Ambulance, EMT first responders face ‘crippling workforce shortage’

The COVID-19 pandemic has dramatically worsened a nationwide staffing shortage for emergency medical technicians and paramedics bringing longstanding issues — including low federal reimbursement rates and salary constraints — to a head in an industry already dealing with extremely high turnover.

According to a survey conducted by the American Ambulance Association, the turnover among paramedics and EMTs ranges from 20 to 30 percent annually, resulting in an unsustainable 100 percent turnover every four years. 

{mosads}The survey of 258 EMS organizations across the country found that in 2020, nearly a third of the workforce left their ambulance company after less than a year. Eleven percent left within the first three months.

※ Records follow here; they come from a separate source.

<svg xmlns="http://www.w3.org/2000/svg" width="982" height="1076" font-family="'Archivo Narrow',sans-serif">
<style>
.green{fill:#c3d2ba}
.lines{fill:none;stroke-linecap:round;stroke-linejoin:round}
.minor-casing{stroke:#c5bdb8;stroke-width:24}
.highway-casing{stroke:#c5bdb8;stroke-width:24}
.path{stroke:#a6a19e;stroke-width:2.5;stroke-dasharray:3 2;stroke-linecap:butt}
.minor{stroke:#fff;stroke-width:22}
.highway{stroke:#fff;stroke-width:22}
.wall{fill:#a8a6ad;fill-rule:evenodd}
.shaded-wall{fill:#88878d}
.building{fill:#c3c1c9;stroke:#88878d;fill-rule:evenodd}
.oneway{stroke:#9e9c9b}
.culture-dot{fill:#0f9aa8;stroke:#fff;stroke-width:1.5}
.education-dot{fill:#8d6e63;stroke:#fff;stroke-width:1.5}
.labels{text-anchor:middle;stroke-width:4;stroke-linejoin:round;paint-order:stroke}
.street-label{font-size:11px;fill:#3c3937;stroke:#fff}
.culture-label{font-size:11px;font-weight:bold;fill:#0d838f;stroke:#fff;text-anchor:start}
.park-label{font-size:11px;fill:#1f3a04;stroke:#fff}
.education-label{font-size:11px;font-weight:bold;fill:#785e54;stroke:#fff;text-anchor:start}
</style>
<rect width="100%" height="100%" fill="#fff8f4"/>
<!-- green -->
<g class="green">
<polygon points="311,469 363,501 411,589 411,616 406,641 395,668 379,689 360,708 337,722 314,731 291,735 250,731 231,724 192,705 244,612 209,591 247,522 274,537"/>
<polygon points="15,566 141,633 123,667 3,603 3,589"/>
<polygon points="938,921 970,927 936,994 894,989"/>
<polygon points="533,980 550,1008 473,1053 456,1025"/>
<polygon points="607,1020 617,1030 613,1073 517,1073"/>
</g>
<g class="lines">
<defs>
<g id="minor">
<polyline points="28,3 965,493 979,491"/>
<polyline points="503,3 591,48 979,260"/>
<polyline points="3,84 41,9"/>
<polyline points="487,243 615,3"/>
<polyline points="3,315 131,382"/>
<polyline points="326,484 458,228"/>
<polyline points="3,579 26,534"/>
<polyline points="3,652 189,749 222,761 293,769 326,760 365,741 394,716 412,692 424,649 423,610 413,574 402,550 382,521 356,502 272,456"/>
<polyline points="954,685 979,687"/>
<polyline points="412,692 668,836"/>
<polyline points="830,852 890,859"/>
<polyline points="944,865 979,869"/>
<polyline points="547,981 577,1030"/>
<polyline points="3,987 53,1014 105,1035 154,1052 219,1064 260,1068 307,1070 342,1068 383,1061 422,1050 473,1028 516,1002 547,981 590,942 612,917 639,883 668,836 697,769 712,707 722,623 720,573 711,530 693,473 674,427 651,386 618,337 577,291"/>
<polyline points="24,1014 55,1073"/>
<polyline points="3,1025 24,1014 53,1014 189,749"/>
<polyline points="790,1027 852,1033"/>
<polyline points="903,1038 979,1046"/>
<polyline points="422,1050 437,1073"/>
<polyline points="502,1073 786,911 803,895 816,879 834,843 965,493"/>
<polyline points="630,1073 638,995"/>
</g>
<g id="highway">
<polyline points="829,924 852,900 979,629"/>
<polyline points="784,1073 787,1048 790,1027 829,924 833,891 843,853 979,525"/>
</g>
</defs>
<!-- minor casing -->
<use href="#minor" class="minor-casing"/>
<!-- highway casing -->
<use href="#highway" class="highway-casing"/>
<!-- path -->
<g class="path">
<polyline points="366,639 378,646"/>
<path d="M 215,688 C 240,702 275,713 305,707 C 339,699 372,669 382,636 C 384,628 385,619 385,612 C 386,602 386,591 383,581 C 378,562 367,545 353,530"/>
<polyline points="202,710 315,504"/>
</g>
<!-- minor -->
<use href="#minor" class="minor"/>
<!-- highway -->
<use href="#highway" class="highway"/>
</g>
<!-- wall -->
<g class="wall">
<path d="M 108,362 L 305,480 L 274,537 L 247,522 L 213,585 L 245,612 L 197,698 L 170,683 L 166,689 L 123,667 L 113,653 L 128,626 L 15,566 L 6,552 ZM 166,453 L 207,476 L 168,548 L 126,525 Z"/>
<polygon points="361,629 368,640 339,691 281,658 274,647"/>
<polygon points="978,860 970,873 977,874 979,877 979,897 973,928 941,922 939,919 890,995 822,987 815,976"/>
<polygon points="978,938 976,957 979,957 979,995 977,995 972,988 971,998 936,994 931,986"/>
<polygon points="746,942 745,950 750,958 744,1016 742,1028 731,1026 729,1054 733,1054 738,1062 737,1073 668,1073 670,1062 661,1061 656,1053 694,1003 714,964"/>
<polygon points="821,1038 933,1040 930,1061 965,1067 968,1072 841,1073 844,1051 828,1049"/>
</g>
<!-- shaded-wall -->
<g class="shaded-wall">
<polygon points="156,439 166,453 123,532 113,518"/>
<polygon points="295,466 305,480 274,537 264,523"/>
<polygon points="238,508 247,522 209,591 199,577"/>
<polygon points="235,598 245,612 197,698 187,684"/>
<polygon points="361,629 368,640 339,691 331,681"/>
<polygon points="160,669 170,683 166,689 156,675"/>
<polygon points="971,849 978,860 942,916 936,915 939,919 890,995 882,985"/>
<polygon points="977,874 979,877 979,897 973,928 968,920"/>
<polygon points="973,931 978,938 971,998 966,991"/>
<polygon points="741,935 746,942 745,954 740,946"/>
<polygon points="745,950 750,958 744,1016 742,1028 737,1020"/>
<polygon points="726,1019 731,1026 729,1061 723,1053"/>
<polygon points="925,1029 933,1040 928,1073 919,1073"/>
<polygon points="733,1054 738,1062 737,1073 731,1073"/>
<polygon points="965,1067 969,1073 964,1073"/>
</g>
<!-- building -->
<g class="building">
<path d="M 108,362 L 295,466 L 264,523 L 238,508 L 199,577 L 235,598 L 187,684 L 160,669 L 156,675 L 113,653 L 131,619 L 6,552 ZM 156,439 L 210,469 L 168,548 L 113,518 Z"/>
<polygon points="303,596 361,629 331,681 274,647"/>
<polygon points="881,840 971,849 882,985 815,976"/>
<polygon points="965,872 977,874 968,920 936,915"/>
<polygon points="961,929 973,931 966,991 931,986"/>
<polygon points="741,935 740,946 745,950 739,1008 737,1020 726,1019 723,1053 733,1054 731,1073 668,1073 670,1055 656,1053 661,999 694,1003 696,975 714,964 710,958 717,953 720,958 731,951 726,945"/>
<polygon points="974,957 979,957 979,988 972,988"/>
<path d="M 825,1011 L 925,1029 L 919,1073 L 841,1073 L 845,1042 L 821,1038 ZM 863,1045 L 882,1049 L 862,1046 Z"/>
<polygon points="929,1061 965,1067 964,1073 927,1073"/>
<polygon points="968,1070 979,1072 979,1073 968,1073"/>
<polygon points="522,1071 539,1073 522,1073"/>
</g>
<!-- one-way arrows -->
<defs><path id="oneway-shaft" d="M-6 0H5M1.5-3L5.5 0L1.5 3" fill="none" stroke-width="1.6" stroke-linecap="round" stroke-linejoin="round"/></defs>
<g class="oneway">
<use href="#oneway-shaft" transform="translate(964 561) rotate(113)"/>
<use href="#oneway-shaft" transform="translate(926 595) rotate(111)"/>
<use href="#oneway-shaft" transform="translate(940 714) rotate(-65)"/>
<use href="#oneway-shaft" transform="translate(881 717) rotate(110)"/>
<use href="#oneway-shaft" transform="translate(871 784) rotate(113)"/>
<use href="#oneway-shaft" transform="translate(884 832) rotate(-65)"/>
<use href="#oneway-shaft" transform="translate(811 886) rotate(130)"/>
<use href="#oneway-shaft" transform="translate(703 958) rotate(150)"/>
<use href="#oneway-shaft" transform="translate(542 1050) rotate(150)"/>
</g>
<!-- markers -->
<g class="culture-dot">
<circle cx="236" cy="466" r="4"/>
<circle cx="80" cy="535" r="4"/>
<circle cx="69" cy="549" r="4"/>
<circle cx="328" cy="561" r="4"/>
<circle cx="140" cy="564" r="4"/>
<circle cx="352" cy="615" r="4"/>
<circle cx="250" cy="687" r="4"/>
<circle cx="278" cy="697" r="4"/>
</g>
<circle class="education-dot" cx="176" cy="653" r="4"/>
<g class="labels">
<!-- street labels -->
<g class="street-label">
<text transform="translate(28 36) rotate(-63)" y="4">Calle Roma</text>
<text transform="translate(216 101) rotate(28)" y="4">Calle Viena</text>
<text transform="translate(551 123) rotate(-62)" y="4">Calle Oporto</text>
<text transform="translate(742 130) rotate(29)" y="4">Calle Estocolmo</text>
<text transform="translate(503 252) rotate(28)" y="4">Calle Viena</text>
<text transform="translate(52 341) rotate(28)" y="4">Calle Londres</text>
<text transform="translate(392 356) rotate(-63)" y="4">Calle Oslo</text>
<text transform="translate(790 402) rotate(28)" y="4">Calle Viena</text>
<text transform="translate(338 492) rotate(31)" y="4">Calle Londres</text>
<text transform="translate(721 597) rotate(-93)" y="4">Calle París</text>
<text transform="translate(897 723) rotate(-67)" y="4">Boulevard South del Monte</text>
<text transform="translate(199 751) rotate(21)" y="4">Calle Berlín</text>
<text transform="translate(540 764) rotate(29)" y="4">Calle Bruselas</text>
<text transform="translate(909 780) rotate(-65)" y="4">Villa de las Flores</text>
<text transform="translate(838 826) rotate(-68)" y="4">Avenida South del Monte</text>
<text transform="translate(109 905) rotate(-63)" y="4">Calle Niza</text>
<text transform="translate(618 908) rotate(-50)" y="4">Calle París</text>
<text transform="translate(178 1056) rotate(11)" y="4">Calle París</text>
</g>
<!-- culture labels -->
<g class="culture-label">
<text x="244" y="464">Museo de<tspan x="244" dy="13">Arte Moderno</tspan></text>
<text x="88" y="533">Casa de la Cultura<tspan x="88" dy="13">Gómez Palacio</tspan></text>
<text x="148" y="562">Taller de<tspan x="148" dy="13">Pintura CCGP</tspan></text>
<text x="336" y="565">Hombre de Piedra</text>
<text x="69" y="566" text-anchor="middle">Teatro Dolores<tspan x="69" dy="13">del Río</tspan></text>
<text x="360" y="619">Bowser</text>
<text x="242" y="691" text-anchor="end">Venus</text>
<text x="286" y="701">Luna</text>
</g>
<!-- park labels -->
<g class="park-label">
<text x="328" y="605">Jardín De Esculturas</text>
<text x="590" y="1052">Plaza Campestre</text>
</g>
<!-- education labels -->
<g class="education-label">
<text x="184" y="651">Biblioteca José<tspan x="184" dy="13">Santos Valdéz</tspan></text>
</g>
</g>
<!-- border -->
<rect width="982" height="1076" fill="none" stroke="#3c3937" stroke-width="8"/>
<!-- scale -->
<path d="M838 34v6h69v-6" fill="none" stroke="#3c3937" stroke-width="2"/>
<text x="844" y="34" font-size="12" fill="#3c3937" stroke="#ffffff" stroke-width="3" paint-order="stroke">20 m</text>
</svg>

“I have not heard of any state that feels like they’re not in a bit of a crisis mode for first responders, paramedics in particular,” said Shawn Baird, the association’s president.  

Baird said staffing shortages have been a “systemic” problem, but COVID-19 hit the pipeline of new recruits hard. Training programs paused or shut down entirely, and the National Registry of EMTs stopped its certification testing.

Another issue is the pandemic has opened up opportunities for paramedics to work in other health environments, Baird said. Hospitals that were short on nursing staff have hired paramedics to do the job at much higher wages.

“It’s great to see the career path develop, but unfortunately … we can’t come close to competing with that in our traditional work environment in the ambulance,” Baird said. “I don’t blame the worker, but the system. The system is facing pressure from so many directions at once, that we really have to begin to try and address as many of the pieces as we can.”

In a letter to congressional leaders, the American Ambulance Association along with the National Association of Emergency Medical Technicians called for a hearing on workforce shortages, and asked for more funding to increase wages.

“Our nation’s EMS system is facing a crippling workforce shortage, a long-term problem that has been building for more than a decade. It threatens to undermine our emergency 9-1-1 infrastructure and deserves urgent attention by the Congress,” the groups wrote.

James Pierson, president of the California Ambulance Association, noted wages are at an all-time high, but companies can’t charge insurers more because so many patients are on Medicare and Medicaid, which are reimbursed at a fixed rate. 

Agencies rely on payments from commercial insurance and patients to make up the difference.

{mossecondads}Stewart Eubanks, a paramedic for the private ambulance service American Medical Response (AMR) in Sumter County, Fla., said there have been “extensive” response time delays, which he blamed on a workforce shortage. The delays were so bad, the county opted not to renew the company’s contract and will instead operate its own ambulance service.

“Unfortunately, they’re going to find themselves faced with the same pitfalls that AMR was faced with over the last two years. Staffing is not going to magically be ready just because we change ownership of who provides the EMS service,” Eubanks said.

AMR over the summer substantially raised wages for paramedics and EMTs, which Eubanks said should make recruiting easier, but until there’s a more consistent flow of new recruits, there will just be a never-ending revolving door. 

“At this point, we’re literally robbing Peter to pay Paul,” Eubanks said. “We’re recruiting people from neighboring agencies, and then those agencies become short. And then if they increase their wages, we’ll see a shift of our folks crossing county lines again and going to work for a new agency, and we’ll be short again.”

And the pay is still not competitive with other industries. Even after the increase, Eubanks said entry-level EMTs are making $14 to $15 an hour. Paramedics can earn more, because they have more training, but the tuition for a paramedic certification can cost tens of thousands of dollars.   

Christopher Vandenberg, who owns an ambulance company in Illinois, said the schooling that’s required to become a paramedic is only “marginally less” than nursing school. 

“But the earning potential for a nurse is so much higher than as a paramedic,” he said. 

Angela Madden, executive director of the Michigan Association of Ambulance Services, whose members provide about 60 percent of ambulance transports in Michigan, said there are 1,000 open spots across the state.  

Madden said the primary cause of the shortages is federal reimbursements for ambulance service under Medicaid or Medicare that fall short of meeting expenses. 

According to Madden, Medicaid typically pays anywhere from 10 percent to 25 percent of response costs, while Medicare pays about 30 percent.

Michigan Gov. Gretchen Whitmer (D) and the state legislature recently passed a budget that allocated $12.9 million to boost Medicaid reimbursements for EMS agencies. When combined with a federal match, nearly $50 million will benefit EMS in Michigan.

Madden said the funding will be a major help for current EMS personnel, but there’s still “a very huge hole in our recruitment and training efforts” that needs to be filled.